Cette situation pourrait compliquer les relations des États-Unis avec la Somalie et l'Éthiopie, car elle intensifiera les tensions naissantes concernant l'accord d'accès à la mer Rouge conclu par l'Éthiopie avec le Somaliland, au grand dam de la Somalie, qui a cherché à s'allier avec l'Égypte et l'Érythrée pour les contrer. Le succès des efforts de médiation de l'UA entre l'Éthiopie et la Somalie dépendra de la suite des évènements.
Au niveau continental, la réponse des États-Unis aux propositions de réforme du Conseil de sécurité des Nations unies (CSNU) sera importante pour l'Afrique. L'actuelle ambassadrice des Nations unies, Linda Thomas-Greenfield, se dit favorable à l'obtention par l'Afrique d'un siège permanent (mais sans droit de veto) au CSNU. L'administration Trump poursuivra-t-elle sur cette lancée ?
Compte tenu des tentatives de Trump d’arrêter de financer l'ONU lors de son premier mandat et de sa préférence pour les relations bilatérales plutôt que multilatérales, les efforts de réforme du CSNU en faveur de l'Afrique ne devraient pas s'intensifier durant son second mandat. Quoi qu'il en soit, les pays africains doivent convenir de l’attribution des deux sièges définis dans le consensus d’Ezulwini.

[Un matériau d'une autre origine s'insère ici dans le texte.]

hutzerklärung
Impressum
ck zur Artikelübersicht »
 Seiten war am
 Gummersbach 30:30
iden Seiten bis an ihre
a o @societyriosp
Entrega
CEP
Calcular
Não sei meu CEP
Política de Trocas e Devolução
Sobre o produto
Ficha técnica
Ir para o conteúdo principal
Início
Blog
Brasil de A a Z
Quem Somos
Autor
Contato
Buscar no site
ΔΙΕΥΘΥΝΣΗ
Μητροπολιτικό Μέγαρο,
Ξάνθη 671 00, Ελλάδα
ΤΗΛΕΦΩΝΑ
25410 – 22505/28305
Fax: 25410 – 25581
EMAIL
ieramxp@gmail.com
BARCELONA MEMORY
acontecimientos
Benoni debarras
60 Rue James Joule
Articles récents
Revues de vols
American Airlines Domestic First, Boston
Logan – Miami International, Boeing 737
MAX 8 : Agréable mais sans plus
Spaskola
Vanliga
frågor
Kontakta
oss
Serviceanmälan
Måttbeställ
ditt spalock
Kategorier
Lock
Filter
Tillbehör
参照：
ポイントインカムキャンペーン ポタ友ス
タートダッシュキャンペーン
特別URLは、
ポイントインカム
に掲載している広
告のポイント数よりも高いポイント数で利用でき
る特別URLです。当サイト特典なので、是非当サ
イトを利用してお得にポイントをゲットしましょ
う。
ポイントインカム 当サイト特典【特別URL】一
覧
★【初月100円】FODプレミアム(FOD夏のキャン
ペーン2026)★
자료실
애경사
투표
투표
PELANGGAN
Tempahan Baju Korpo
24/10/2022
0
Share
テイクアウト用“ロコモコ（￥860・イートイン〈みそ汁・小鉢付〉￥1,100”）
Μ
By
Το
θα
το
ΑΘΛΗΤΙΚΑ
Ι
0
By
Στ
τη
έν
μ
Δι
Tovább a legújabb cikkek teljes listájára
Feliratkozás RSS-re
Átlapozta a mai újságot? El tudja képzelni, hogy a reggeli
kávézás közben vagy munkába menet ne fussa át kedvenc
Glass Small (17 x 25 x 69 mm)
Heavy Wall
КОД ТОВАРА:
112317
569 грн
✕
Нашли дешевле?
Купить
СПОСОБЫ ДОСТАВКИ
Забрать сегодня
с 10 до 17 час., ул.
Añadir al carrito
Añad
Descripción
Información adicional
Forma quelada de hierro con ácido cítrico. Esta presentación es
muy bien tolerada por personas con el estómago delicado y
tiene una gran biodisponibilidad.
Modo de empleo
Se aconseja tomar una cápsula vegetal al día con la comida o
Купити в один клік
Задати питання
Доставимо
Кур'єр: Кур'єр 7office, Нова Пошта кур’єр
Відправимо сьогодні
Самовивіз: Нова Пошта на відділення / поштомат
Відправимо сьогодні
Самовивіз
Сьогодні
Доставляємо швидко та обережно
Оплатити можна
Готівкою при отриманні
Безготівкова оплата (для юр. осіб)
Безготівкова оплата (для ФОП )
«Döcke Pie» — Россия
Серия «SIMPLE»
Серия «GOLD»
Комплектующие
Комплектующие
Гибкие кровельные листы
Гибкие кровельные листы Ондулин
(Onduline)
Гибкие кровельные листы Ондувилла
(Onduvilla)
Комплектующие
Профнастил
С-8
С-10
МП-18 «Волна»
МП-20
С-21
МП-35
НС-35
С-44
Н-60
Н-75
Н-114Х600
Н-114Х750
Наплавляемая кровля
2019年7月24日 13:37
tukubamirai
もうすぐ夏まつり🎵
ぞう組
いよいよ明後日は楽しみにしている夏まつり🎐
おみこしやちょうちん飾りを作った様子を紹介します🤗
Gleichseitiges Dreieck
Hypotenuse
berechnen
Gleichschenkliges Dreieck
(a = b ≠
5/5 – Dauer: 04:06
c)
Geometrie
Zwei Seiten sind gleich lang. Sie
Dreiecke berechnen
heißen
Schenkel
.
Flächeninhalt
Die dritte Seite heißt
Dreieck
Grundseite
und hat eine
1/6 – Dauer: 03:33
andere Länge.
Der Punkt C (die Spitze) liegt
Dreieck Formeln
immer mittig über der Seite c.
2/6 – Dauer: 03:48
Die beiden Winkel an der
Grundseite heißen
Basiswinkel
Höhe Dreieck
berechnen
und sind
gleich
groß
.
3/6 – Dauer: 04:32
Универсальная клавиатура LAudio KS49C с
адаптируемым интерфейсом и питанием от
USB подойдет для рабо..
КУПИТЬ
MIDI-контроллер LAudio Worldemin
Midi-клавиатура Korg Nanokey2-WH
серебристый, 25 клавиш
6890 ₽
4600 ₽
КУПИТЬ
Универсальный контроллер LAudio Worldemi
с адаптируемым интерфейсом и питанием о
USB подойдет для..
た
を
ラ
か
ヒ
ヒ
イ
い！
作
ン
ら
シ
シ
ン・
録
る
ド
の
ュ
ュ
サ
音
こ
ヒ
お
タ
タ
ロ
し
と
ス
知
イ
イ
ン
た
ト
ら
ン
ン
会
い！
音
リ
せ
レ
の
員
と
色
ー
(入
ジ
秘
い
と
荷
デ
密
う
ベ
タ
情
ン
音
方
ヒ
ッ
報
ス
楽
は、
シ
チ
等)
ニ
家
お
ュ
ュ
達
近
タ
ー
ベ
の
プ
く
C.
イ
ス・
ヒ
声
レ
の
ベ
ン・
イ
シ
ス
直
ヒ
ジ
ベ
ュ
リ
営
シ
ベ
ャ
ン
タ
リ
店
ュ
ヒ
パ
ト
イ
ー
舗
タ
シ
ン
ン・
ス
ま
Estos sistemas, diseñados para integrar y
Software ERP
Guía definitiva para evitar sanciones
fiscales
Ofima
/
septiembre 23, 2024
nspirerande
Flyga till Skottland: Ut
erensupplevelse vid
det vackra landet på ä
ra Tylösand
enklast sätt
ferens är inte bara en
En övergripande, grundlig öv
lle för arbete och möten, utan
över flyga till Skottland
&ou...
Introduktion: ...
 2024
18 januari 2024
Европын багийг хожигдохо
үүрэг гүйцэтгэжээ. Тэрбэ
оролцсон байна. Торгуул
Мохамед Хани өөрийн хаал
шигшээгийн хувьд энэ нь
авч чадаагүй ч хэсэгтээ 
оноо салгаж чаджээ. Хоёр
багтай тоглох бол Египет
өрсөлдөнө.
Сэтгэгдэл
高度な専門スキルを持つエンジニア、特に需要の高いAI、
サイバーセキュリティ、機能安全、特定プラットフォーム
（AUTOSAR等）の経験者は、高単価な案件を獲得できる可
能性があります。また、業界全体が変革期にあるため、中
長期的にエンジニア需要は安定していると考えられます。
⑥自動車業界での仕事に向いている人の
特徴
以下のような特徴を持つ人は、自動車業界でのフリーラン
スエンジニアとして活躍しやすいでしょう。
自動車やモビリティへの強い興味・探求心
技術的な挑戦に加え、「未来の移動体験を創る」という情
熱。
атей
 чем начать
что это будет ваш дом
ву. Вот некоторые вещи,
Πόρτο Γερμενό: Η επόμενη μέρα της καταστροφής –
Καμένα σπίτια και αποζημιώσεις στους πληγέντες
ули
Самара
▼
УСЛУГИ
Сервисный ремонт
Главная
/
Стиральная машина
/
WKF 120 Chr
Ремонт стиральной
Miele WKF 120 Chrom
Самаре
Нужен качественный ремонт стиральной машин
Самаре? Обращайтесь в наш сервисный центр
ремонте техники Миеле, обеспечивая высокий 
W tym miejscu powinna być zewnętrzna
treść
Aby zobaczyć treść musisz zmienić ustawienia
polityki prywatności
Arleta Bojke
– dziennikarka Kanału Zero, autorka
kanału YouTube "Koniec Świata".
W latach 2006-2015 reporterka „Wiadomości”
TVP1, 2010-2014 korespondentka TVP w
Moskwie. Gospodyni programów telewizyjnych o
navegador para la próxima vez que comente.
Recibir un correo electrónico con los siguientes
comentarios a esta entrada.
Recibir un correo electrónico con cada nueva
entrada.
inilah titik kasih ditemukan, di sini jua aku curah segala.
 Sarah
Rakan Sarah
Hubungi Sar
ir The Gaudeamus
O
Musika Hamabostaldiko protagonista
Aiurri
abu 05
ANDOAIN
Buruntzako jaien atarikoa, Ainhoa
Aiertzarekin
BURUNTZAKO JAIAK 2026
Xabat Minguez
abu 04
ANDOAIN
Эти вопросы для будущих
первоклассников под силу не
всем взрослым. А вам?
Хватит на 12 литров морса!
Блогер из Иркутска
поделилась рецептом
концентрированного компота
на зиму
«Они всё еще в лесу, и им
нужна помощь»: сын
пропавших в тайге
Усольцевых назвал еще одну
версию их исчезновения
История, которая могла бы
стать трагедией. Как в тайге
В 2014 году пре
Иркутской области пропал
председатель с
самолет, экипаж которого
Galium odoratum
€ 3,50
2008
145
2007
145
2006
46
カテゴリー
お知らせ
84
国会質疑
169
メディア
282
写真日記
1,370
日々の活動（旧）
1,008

La contribution des États-Unis à la Résolution 2719 du Conseil de sécurité des Nations unies, un mécanisme de financement des opérations de soutien de la paix (OSP) menées par l'UA, est un domaine primordial pour les relations entre les États-Unis et l'Afrique. L'Amérique est le plus grand contributeur aux OSP de l'ONU, avec 27% du budget 2023-2024, soit 6,1 milliards de dollars. Quelques mois après l’entrée en fonction de Trump, les États-Unis avaient œuvré à la réduction du budget de maintien de la paix de l'ONU de 600 millions de dollars, alors qu'ils visaient une réduction initiale d'un milliard de dollars.
Même si la résolution sera maintenue, les autorisations accordées au cas par cas pourraient représenter un défi important pour l'Afrique. Les discussions du CSNU sur la mise en œuvre de la résolution 2719 en Somalie, par exemple, suscitent une réaction négative des États-Unis.
L’intérêt de Trump pour l'Afrique dépendra de la convergence des enjeux américains et africains malgré leur diversité et de la volonté de Washington de contrer l'influence croissante de la Russie et de la Chine. Quelle que soit la trajectoire politique des États-Unis, l'Afrique doit se préparer.